Kutipan Halaman ->
-.-.-

Meskipun, program biodiesel bermanfaat dari sisi ekonomi, sosial dan lingkungan. Namun pengembangan biodiesel di Indonesia tetap menghadapi tantangan.
Program Biodiesel yang dijalankan pemerintah sejak 2008 melalui Permen ESDM No 32 dengan campuran minyak sawit (B-2,5) hingga 2019 sebesar 30% (B-30) terus berkembang dan lebih sustain. Terlebih dengan dibentuknya Badan Pengelola Dana Perkebunan Kelapa Sawit (BPDPKS), pada 2015.
Seperti dikatakan Dr. Fadhil Hasan, Peneliti Senior INDEF, saat menjadi pembicara pada Dialog Webinar, bertema “Masa Depan Biodiesel Indonesia: Bincang Pakar Multi Perspektif” yang diadakan Majalah Sawit Indonesia, Rabu (16 Desember 2020).

-.-.-

Catatan dari sebuah koleksi
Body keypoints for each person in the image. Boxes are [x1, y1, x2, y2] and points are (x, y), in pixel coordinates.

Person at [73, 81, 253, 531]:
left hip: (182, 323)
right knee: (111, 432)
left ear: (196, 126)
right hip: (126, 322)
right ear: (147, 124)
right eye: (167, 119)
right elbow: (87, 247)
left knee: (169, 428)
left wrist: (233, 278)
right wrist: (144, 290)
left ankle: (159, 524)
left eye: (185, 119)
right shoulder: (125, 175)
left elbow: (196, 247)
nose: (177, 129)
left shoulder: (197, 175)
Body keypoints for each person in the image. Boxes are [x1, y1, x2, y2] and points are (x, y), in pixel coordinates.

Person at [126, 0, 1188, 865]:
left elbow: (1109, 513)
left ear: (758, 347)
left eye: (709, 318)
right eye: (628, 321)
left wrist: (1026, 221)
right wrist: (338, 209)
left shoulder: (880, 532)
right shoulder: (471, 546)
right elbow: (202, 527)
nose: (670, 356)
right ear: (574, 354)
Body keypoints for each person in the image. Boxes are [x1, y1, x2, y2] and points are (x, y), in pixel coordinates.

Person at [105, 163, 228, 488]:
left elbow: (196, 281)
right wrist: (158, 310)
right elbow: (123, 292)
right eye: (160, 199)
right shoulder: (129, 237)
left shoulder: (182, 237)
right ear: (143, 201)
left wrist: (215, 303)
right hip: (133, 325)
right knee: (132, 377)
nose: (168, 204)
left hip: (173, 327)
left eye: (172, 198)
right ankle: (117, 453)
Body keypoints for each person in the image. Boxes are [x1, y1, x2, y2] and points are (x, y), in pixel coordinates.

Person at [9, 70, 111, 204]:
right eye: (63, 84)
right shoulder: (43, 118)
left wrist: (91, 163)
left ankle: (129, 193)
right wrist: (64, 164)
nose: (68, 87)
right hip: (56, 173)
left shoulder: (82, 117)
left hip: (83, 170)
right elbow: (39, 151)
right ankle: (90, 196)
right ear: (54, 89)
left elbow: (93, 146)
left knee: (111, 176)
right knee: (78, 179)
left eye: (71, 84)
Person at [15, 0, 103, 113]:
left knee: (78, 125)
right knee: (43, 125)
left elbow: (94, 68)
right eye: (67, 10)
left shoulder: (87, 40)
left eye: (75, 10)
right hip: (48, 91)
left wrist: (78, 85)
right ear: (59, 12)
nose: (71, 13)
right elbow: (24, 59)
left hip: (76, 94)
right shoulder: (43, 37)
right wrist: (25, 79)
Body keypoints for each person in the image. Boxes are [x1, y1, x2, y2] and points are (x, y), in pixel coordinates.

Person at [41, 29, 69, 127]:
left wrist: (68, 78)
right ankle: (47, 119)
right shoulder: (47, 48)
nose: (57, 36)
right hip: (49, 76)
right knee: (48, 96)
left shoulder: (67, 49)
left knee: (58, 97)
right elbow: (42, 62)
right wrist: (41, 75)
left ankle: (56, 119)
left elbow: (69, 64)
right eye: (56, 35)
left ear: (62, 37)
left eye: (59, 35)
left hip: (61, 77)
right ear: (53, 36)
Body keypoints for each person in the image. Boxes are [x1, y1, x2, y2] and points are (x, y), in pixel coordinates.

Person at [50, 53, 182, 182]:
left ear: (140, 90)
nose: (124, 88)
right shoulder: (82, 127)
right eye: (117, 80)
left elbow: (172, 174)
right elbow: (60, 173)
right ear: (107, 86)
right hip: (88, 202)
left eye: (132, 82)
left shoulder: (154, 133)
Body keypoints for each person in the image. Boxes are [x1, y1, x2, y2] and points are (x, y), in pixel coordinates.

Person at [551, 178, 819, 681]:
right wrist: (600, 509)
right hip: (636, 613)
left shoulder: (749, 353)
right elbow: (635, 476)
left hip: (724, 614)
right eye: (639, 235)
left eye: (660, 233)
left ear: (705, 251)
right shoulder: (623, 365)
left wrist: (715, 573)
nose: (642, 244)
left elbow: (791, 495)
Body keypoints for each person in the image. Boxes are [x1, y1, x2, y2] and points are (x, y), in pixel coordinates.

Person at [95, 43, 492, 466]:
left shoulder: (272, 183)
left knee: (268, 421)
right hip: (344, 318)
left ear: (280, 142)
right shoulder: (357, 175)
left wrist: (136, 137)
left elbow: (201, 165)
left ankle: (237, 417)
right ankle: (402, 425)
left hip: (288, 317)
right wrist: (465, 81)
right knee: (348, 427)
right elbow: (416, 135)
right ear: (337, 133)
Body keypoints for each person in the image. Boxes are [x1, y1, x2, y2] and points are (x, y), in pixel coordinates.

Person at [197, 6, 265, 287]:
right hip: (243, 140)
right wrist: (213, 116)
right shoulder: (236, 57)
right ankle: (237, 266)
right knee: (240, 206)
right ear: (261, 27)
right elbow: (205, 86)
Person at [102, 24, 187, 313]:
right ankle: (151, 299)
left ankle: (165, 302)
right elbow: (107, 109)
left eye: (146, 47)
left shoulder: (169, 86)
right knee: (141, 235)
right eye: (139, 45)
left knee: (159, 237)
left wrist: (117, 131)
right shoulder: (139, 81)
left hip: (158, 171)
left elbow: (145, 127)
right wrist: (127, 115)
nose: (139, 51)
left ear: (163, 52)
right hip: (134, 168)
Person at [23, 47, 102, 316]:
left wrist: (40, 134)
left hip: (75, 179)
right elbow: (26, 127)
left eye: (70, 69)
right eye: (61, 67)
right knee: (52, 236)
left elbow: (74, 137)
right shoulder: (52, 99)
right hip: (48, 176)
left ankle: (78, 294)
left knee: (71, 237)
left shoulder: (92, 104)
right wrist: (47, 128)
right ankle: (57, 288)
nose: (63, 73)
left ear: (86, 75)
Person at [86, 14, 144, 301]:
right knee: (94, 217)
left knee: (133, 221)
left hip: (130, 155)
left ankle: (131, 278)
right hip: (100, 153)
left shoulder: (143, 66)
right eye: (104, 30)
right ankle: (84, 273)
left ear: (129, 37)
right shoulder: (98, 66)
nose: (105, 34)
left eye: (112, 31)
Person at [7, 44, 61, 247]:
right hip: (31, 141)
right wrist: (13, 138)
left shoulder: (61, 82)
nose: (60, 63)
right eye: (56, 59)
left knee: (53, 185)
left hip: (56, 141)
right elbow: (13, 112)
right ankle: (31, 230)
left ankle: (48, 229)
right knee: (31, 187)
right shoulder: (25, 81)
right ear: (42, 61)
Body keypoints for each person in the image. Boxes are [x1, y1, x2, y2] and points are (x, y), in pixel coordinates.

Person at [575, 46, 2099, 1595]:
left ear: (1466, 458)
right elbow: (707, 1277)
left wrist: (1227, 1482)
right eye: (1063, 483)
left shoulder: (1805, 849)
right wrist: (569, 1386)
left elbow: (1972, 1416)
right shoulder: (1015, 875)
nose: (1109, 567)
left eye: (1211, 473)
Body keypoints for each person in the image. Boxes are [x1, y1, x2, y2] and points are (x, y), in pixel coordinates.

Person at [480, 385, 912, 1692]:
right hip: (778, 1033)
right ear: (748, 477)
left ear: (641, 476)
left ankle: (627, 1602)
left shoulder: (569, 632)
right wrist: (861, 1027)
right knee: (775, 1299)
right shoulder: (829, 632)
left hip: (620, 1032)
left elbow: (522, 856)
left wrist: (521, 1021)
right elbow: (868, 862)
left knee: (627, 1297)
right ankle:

-.-.-

Kumpulan Tugas ->
**a)** Jawab pertanyaan berikut berdasarkan kutipan tentang biodiesel.
(i) Sejak tahun berapa pemerintah menjalankan Program Biodiesel?
(ii) Pada tahun berapa Badan Pengelola Dana Perkebunan Kelapa Sawit (BPDPKS) dibentuk?
(iii) Siapa yang mengadakan Dialog Webinar tempat Dr. Fadhil Hasan menjadi pembicara?
**b)** Salin kata demi kata bagian kutipan tentang biodiesel yang diawali dengan kata-kata "Meskipun, program biodiesel" dan diakhiri dengan "tetap menghadapi tantangan.".
Catatan tersebut merupakan bahan yang terpisah dari kutipan.

Jawaban Latihan ->
**a)**
(i) Sejak 2008.
(ii) Pada 2015.
(iii) Majalah Sawit Indonesia.

**b)**
Meskipun, program biodiesel bermanfaat dari sisi ekonomi, sosial dan lingkungan. Namun pengembangan biodiesel di Indonesia tetap menghadapi tantangan.